Chcesz wiedzieć więcej? Zamów dobrą książkę. Propozycje Racjonalisty:
Dodaj swój komentarz… Ruffo - dopisek 10 na 10 Artykuł rzetelnie napisany, przybliżający bardzo ważny problem i w zasadzie wszystko w nim się zgadza, za wyjątkiem ostatnich akapitów - tych najważniejszych dla "praktykujących" i ich bliskich - o leczeniu. 1. Alkoholik nie tylko musi się przyznać, że jest chory - musi to ZROZUMIEĆ! 2. Jego aktywność w leczeniu istotnie jest niezbędna, koniecznie! 3. Musi zrozumieć a) drogę, b) cel ad.a: to nie jest tak: "jak się wyleczę, to przestanę pić" - jest odwrotnie: "jak przestanę pić, to mam szansę na wyleczenie!" ad.b: "osiągnę stan kulturalnego, kontrolowanego, ograniczonego spożywania alkoholu" - marzenie NIEREALNE, NIEMOŻLIWE !! "osiągnę i UTRZYMAM 100% abstynencję" - trudne, ale CAŁKIEM MOŻLIWE! 4. Osiągnięcie i utrzymanie 100% abstynencji, nawet w czasie > kilkanaście lat nie jest równoważne z wyleczeniem alkoholizmu. To tylko jego opanowanie, uśpienie.

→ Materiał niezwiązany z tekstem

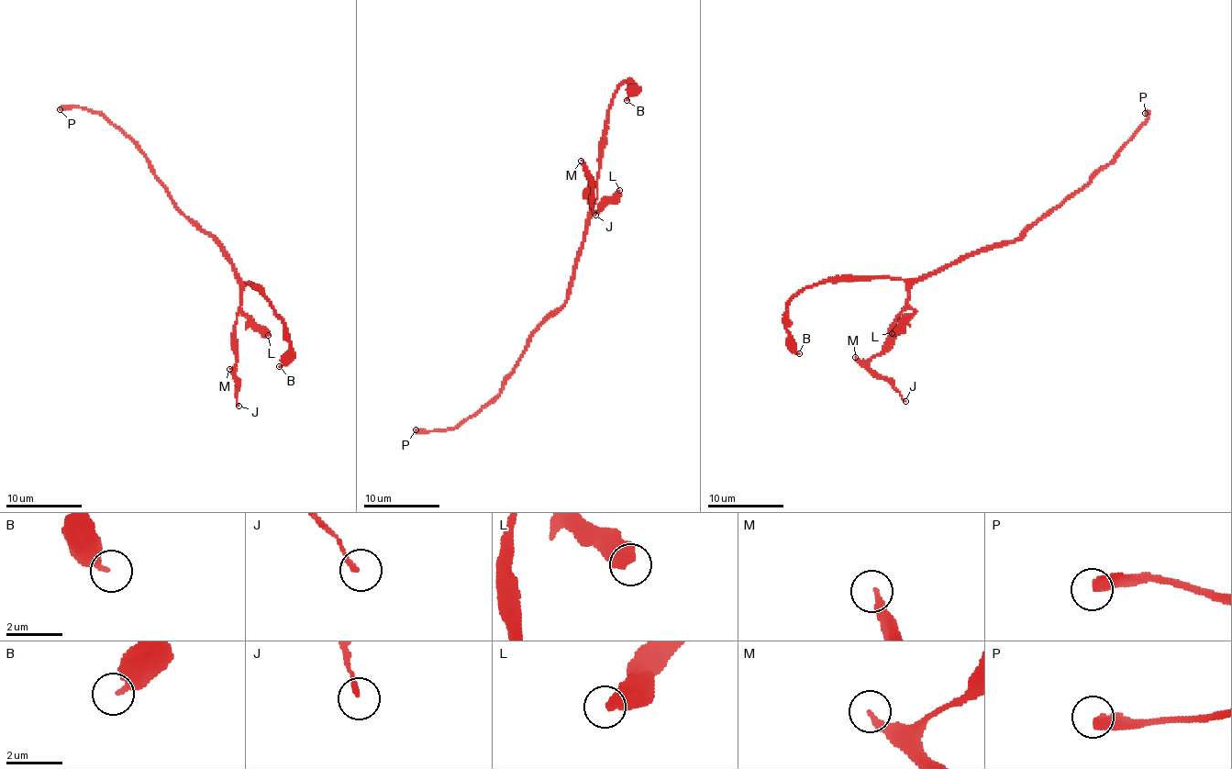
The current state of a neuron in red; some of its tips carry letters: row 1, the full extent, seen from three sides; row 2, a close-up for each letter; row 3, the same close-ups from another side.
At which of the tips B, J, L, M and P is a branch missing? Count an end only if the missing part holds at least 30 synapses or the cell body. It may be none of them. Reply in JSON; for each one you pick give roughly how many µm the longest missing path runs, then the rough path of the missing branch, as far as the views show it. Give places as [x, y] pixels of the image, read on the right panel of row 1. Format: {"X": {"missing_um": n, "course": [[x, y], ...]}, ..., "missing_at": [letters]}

Nawrót jest zawsze możliwy, trzeba się pilnować do końca życia. 5. Farmakologia daje niewiele, możliwy efekt placebo. 6. Psychologia + grupy wsparcia - największe szanse! 7. Modlitwa nie pomaga.
Autor:
Ruffo Dodano:
03-04-2011 Reklama
aljen - Willensstärke 2 na 2 Ważnym punktem dla uzależnionych, zagrożonych i dla nie uzależnionych (!) jest też zrozumienie - danie do zrozumienia - że ludzie chorzy na uzależnienie od alkoholu: - nie są ludźmi "słabej woli" - na alkoholizm zapadają głównie ludzie o silnej osobowości - nie są ludźmi z "nizin społecznych" (cokolwiek by to znaczyć miało) - procent uzależnień rośnie z pozycją społeczną i zawodową - są ludźmi tak samo chorymi jak ludzie chorzy na inne choroby - cierpią na chorobę jak najbardziej uleczalną - nie mają się w związku z tym ni cholery czego wstydzić - prowadzą po wyleczeniu i bez alkoholu jak najnormalniejsze życie i odnoszą spokojnie sukcesy osobiste i zawodowe.
Autor:
aljen Dodano:
03-04-2011 Joanna Krok 2 na 2 w artykule jest błąd, zdanie nieprawdziwe tj. " całkowite wyzdrowienie następuje po 2-3 latach" - nie da się całkowicie wyleczyć z alkoholizmu. To po pierwsze. Po drugie: "modlitwa", komunikacja z dowolnie wyobrażaną siłą wyższą (którą wcale nie musi być bóg), wiara w tą siłę wyższą, to podstawowe założenie programu 12 kroków wspólnoty AA - jak do tej pory najbardziej skutecznej metody leczenia alkoholizmu. Tak więc byłabym ostrożna pisząc iż "modlitwa nie pomaga" - uznanie czegoś "nad" sobą, to - czy się nam to podoba czy nie - podstawowy warunek wspólnoty AA, od tego zaczyna się cały proces zdrowienia, praca nad sobą itd. A modlitwa to jeden z elementów programów. Nigdy nie przestaje mnie zadziwiać głupota (?) tego świata - alkohol, jako jedna z najb. niebezpiecznych substancji odurzających jest zupełnie legalna, ba, jego spożycie jest w wielu sytuacjach wręcz nakazane w naszym społeczeństwie, natomiast marihuana - środek o nieporównywalnie mniejszej szkodliwości jest napiętnowana a za jej posiadanie grozi kara więzienia.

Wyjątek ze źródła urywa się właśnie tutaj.